Dziki i gwałtowny, a zarazem zaskakująco ciepły i wrażliwy. Gibson świetnie potrafi łączyć przeciwieństwa. Tak było m.in. w „Zabójczej broni” czy „Braveheart – waleczne serce”. Tak jest również w „Furii” Martina Campbella (reżysera m.in. dwóch części „Bonda”).
Hollywoodzki gwiazdor gra bostońskiego gliniarza Thomasa Cravena. Kiedy odwiedza go córka, 24-letnia Emma (Bojana Novakovic), widać, że od dawna nie utrzymywali kontaktów. Niewiele o sobie wiedzą. Dziewczyna niezbyt dobrze się czuje. Chce coś ojcu przekazać. I nagle...

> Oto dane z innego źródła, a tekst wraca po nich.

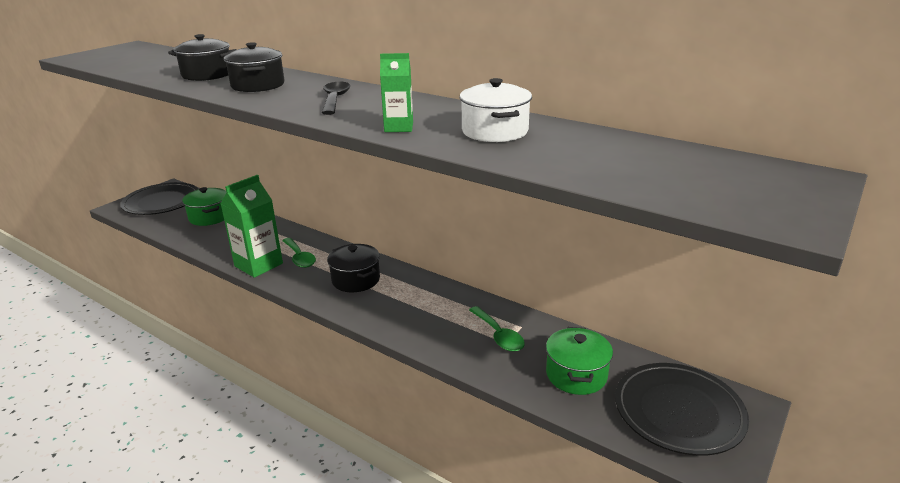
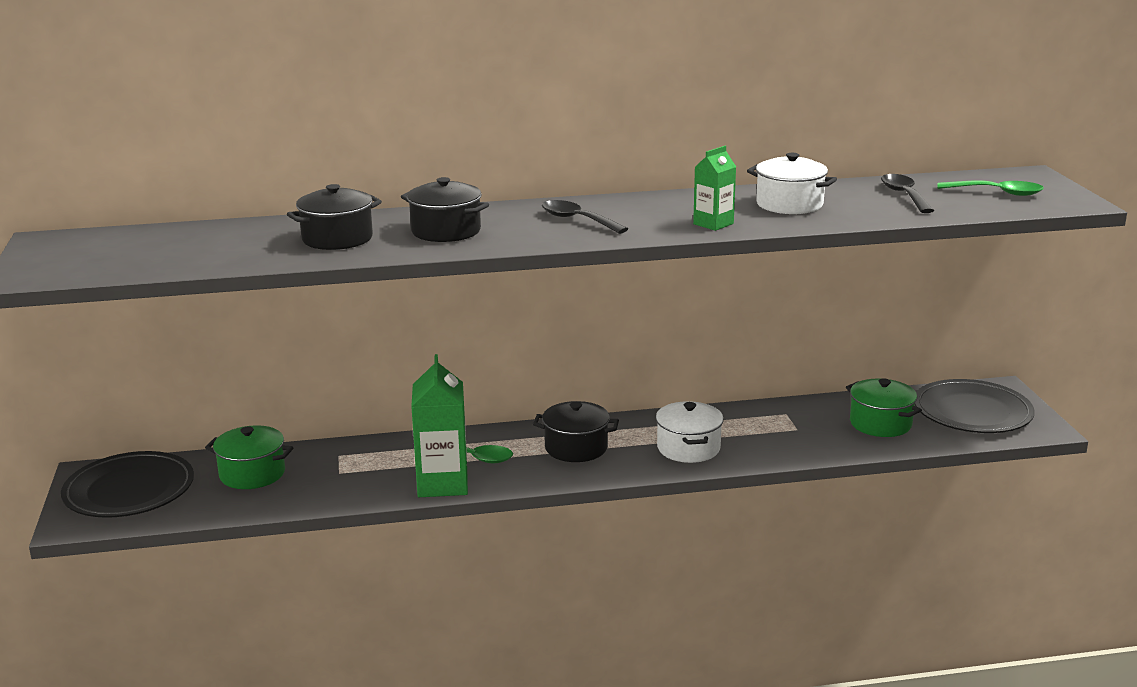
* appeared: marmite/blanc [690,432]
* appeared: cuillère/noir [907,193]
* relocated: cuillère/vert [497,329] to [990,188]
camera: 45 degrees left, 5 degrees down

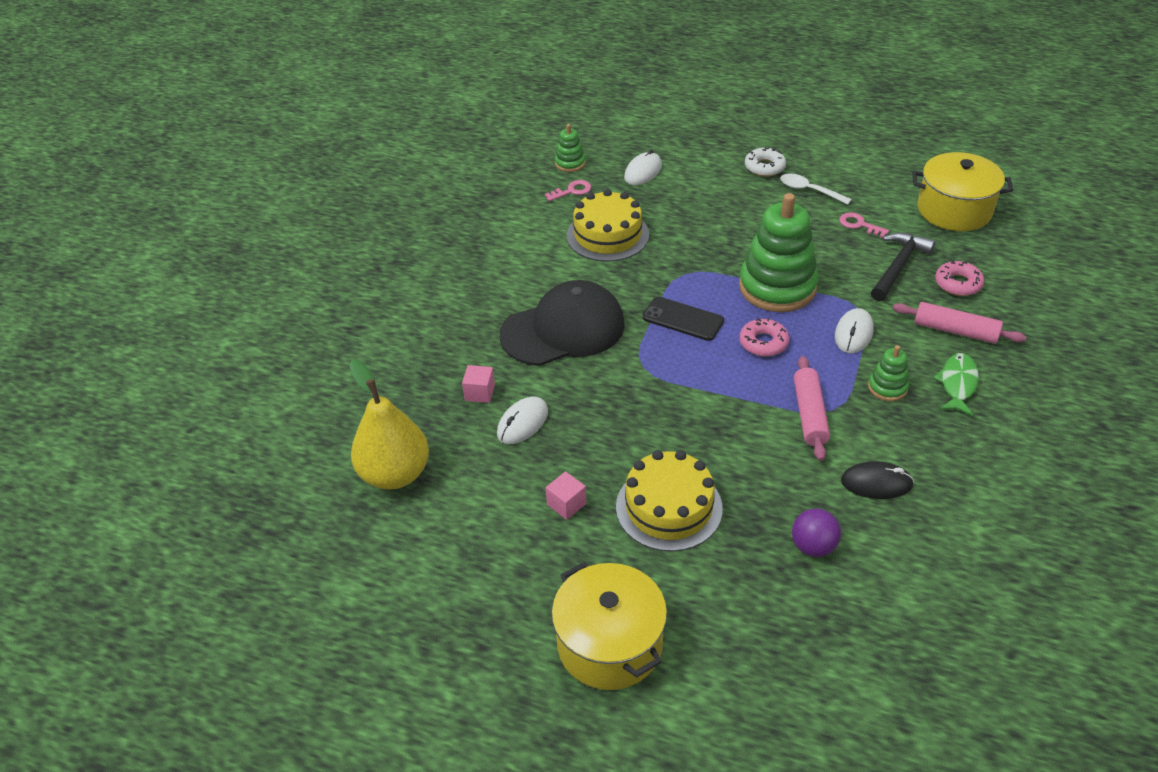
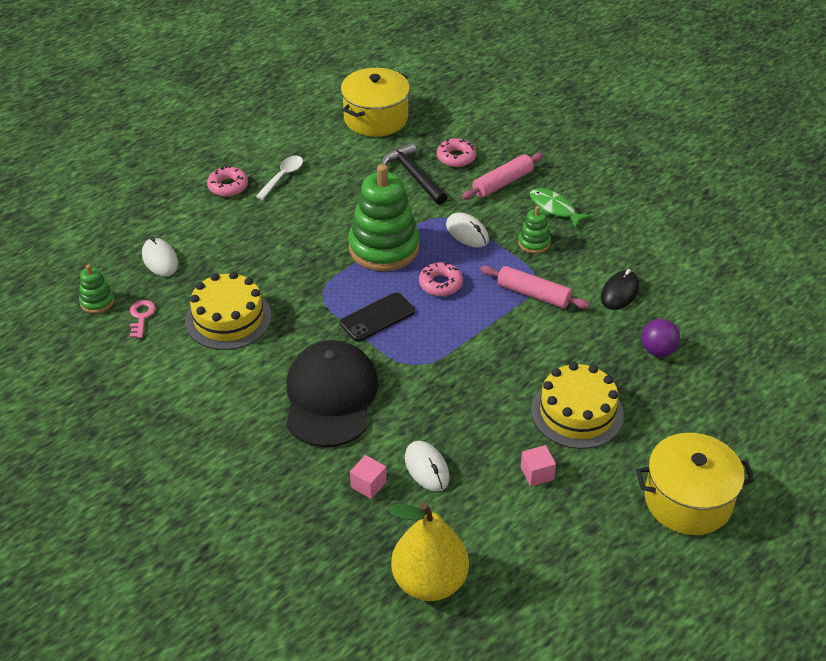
* colour: beignet/blanc [765,162] to beignet/rose [227,181]
* spun: cuillère/blanc [816,189] = [279,178] 150 degrees clockwise
* missing: clé/rose [864,225]
camera: 65 degrees left, 0 degrees up

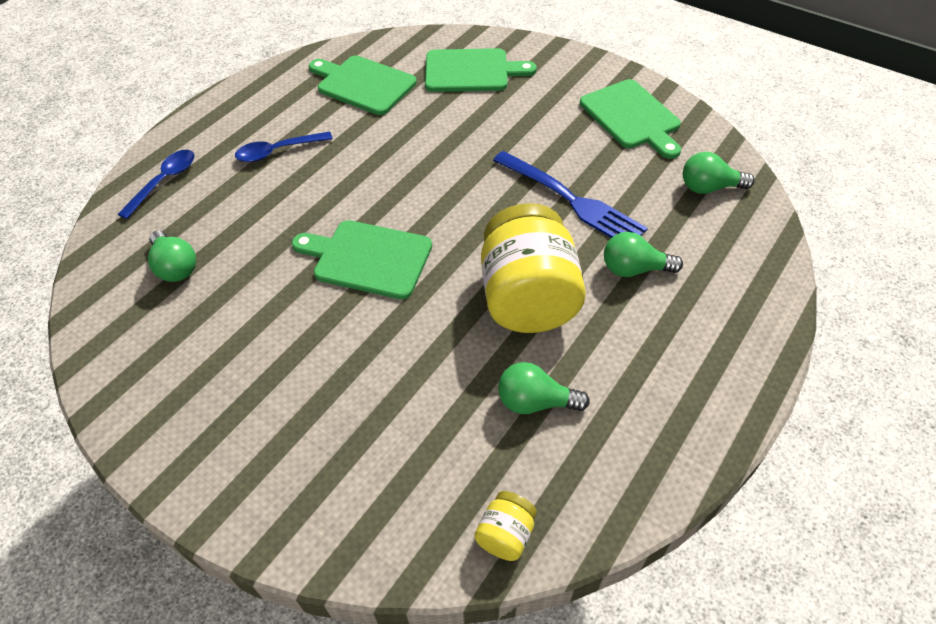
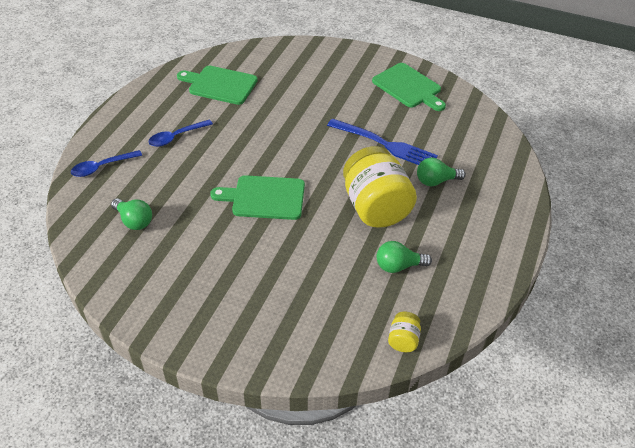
* spun: cuillère/bleu [156,184] = [106,163] 135 degrees counterclockwise
* missing: planche à découper/vert [481,70]
* missing: ampoule/vert [719,173]
camera: 15 degrees left, 5 degrees down

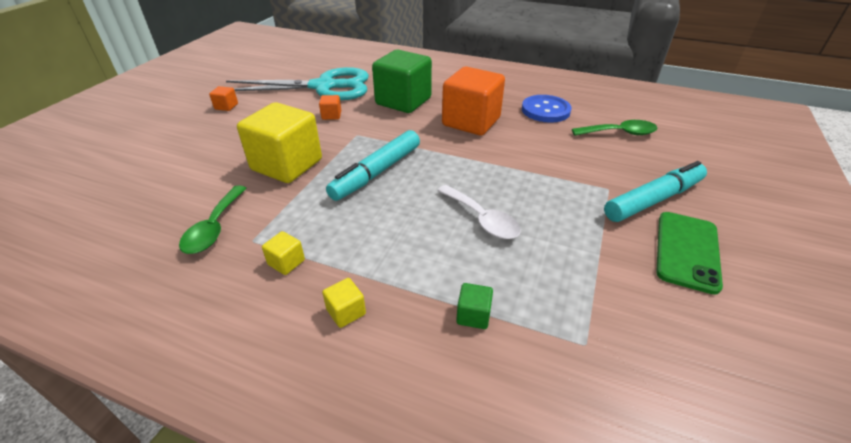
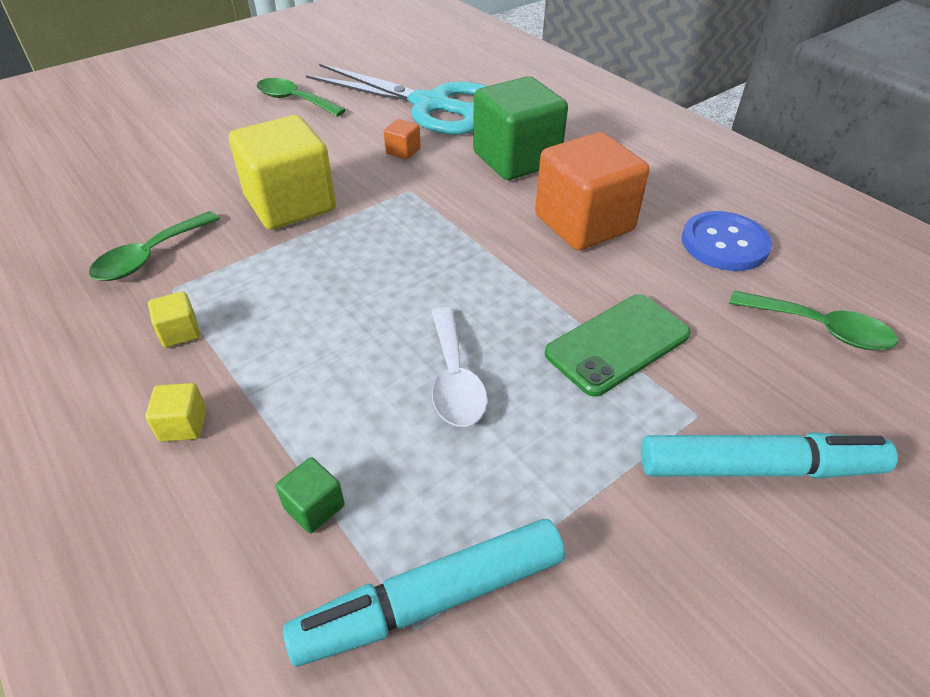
* exchanged: cube/orange [223,98] to cuillère/vert [301,97]
* relocated: feutre/turquoise [373,165] to [424,592]
* relocated: téléphone/vert [689,253] to [618,345]
camera: 30 degrees right, 5 degrees up

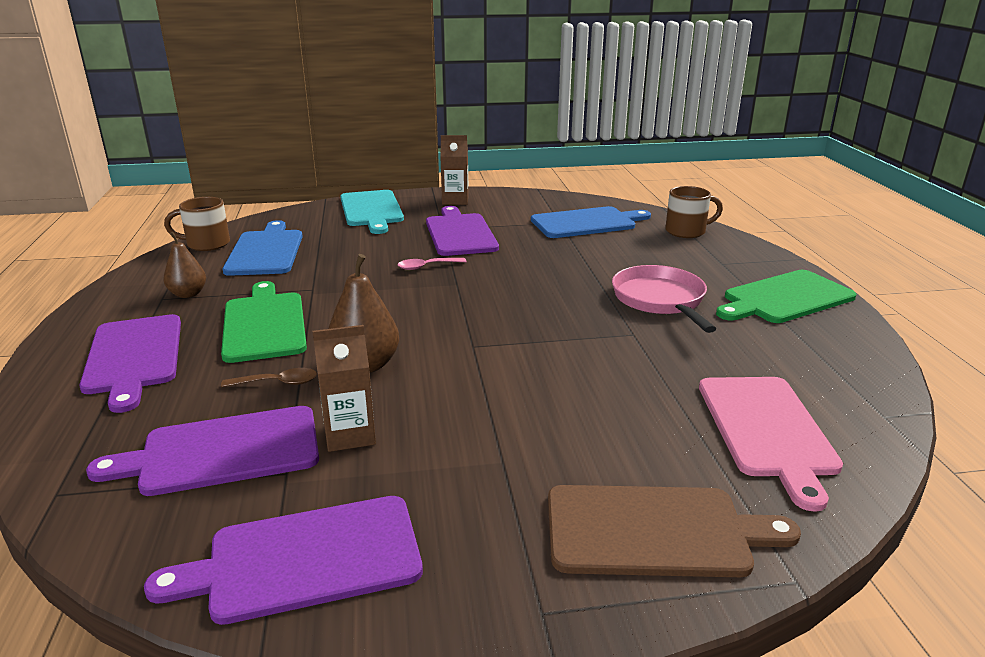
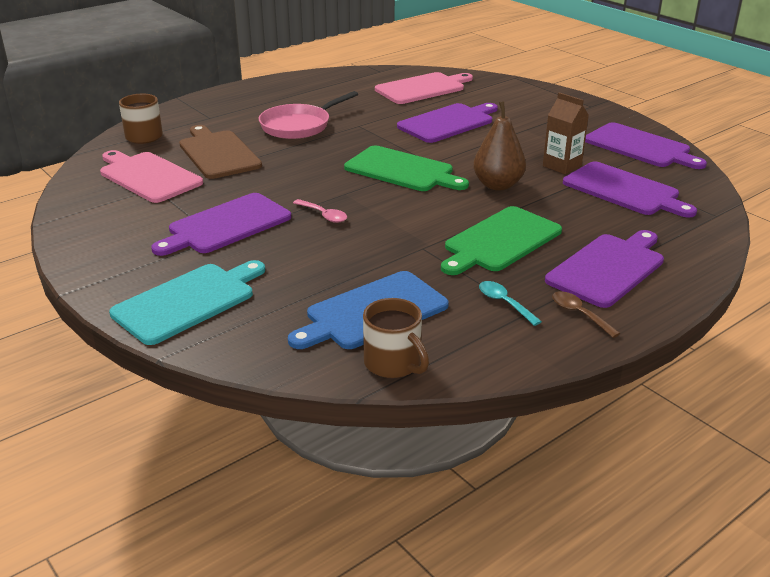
* colour: planche à découper/bleu [591,222] to planche à découper/rose [151,176]
* relocated: planche à découper/marron [674,531] to [220,152]
* relocated: planche à découper/vert [786,296] to [406,168]
* appeared: planche à découper/violet [447,123]
* exchanged: poire/marron [185,265] to cuillère/turquoise [510,303]
* relocated: cuillère/marron [269,377] to [586,314]
* missing: brique de lait/marron [454,170]
camera: 120 degrees left, 5 degrees up

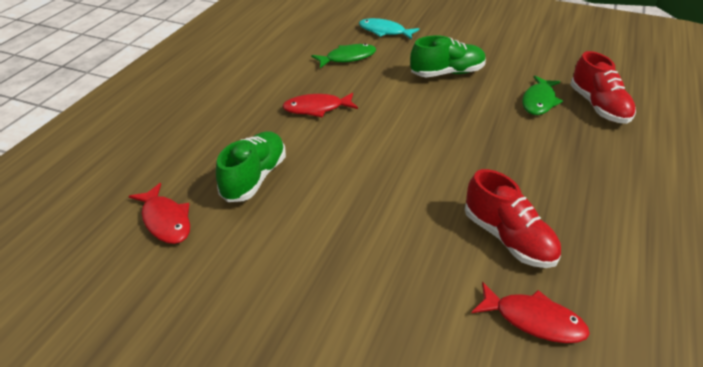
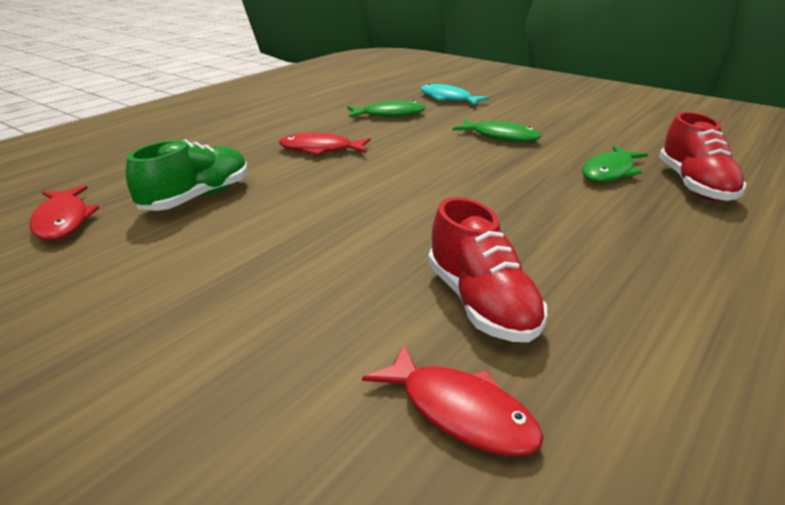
* exchanged: chaussure/vert [448,56] to poisson/vert [497,130]
camera: 15 degrees right, 10 degrees down

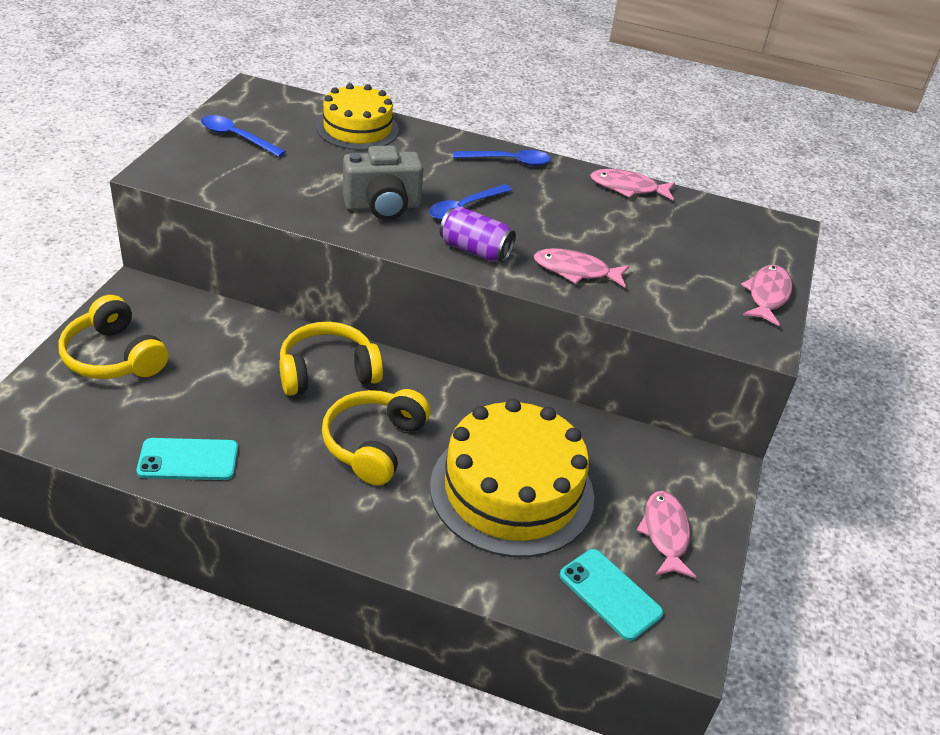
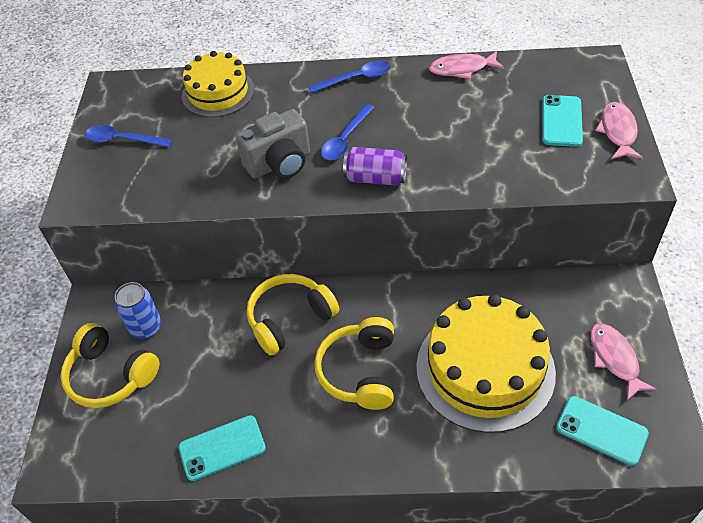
* appeared: canette/bleu [138,310]
* appeared: téléphone/turquoise [562,121]
* missing: poisson/rose [582,268]
camera: 10 degrees left, 10 degrees up

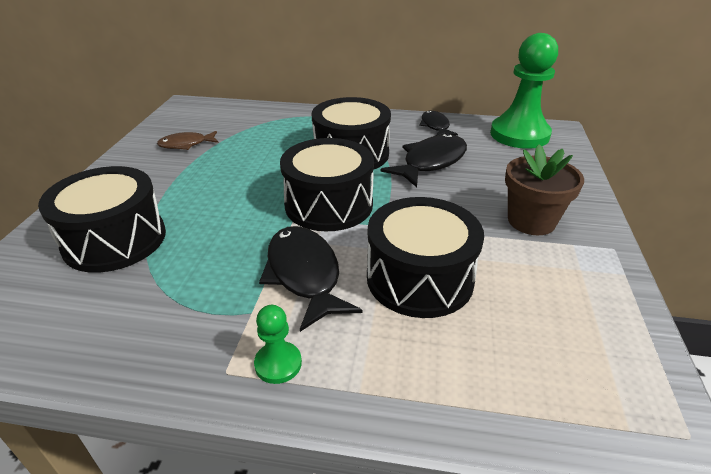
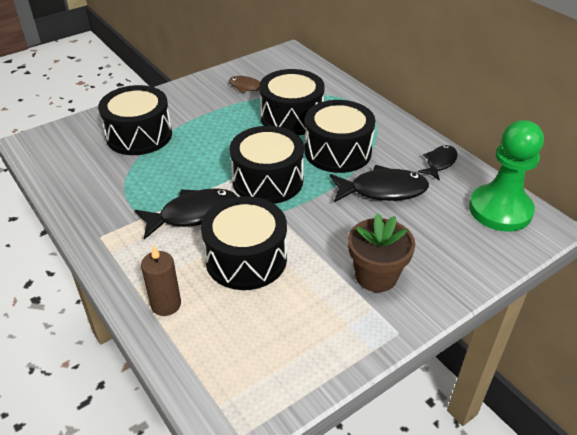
* spun: poisson/noir [311,279] = [186,214] 45 degrees clockwise
* appeared: bougie/marron [161,280]
* appeared: tambour/noir [292,102]
* missing: pion/vert [278,344]
camera: 45 degrees right, 5 degrees up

Więcej nie zdradzę, ponieważ pierwsze kilkanaście minut „Furii” to najlepsza część filmu. Przejście od kina obyczajowego do mrocznego thrillera wywołuje wstrząs. Napięcie raptownie skacze, atmosfera gęstnieje. A Cravenowi pozostają do rozwikłania dwie zagadki. Kto chciał go zabić i kim naprawdę była ukochana Emma?
Od tego momentu Gibson z czułego ojca zmienia się w faceta pragnącego sprawiedliwej zemsty, który z trudem tłumi gniew. Jednak Craven – w przeciwieństwie do innych postaci, w które wcielał się Gibson – nie rzuca się przeciwnikom do gardła. Mozolnie rozplątuje sieć brudnych interesów i powiązań, zmagając się z bezsilnością i zmęczeniem. Gdy ostatecznie sięga po broń, jest to wyraz nie tylko determinacji, ale także postępującego obłędu.
Niestety, między niezłym początkiem a krwawym finałem oglądamy marną podróbkę czarnego kryminału o knowaniach złych biznesmenów, skorumpowanych politykach i nadużyciach władzy.